Charles Waldheim is a Canadian-American architect and urbanist based in Cambridge, Massachusetts. Waldheim’s research examines the relationships between landscape, ecology, and contemporary urbanism. He is author, editor, and co-editor of numerous books on these subjects, and his writing has been published and translated internationally. Waldheim is John E. Irving Professor of Landscape Architecture at the Harvard University Graduate School of Design where he directs the school’s Office for Urbanization. Waldheim is recipient of the Rome Prize Fellowship from the American Academy in Rome; the Visiting Scholar Research Fellowship at the Study Centre of the Canadian Centre for Architecture; and the Sanders Fellowship at the University of Michigan.

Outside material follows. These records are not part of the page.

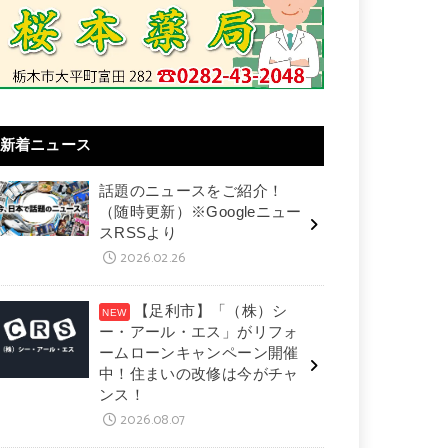
新着ニュース
話題のニュースをご紹介！
（随時更新）※Googleニュー
スRSSより
2026.02.26
【足利市】「（株）シ
ー・アール・エス」がリフォ
ームローンキャンペーン開催
中！住まいの改修は今がチャ
ンス！
2026.08.07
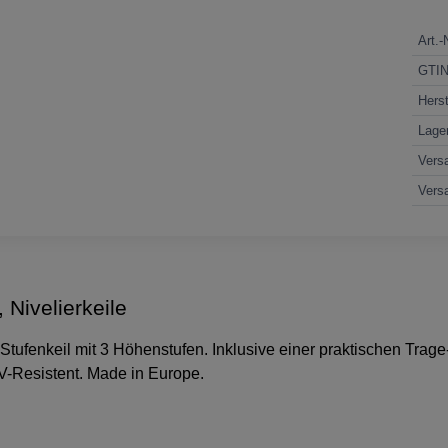
Art.-
GTI
Herst
Lage
Vers
Vers
 Nivelierkeile
tufenkeil mit 3 Höhenstufen. Inklusive einer praktischen Trag
-Resistent. Made in Europe.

Mason White is a Canadian-American architect and urbanist based in Toronto, Ontario. White is founding partner of Lateral Office, a Toronto-based experimental design practice that operates at the intersection of architecture, landscape, and urbanism. In addition to his practice, White is associate professor at the Daniels Faculty of Architecture, Landscape, and Design at the University of Toronto. He is recipient of the Emerging Voices and Young Architects Prize from the Architectural League of New York; the Wheelwright Fellowship from the Harvard University Graduate School of Design; the Friedman Visiting Professorship at the University of California, Berkeley; and the Lefevre Fellowship at The Ohio State University. White is co-editor of the Bracket series and the recently published Many Norths: Spatial Practice in a Polar Territory (Actar, 2017).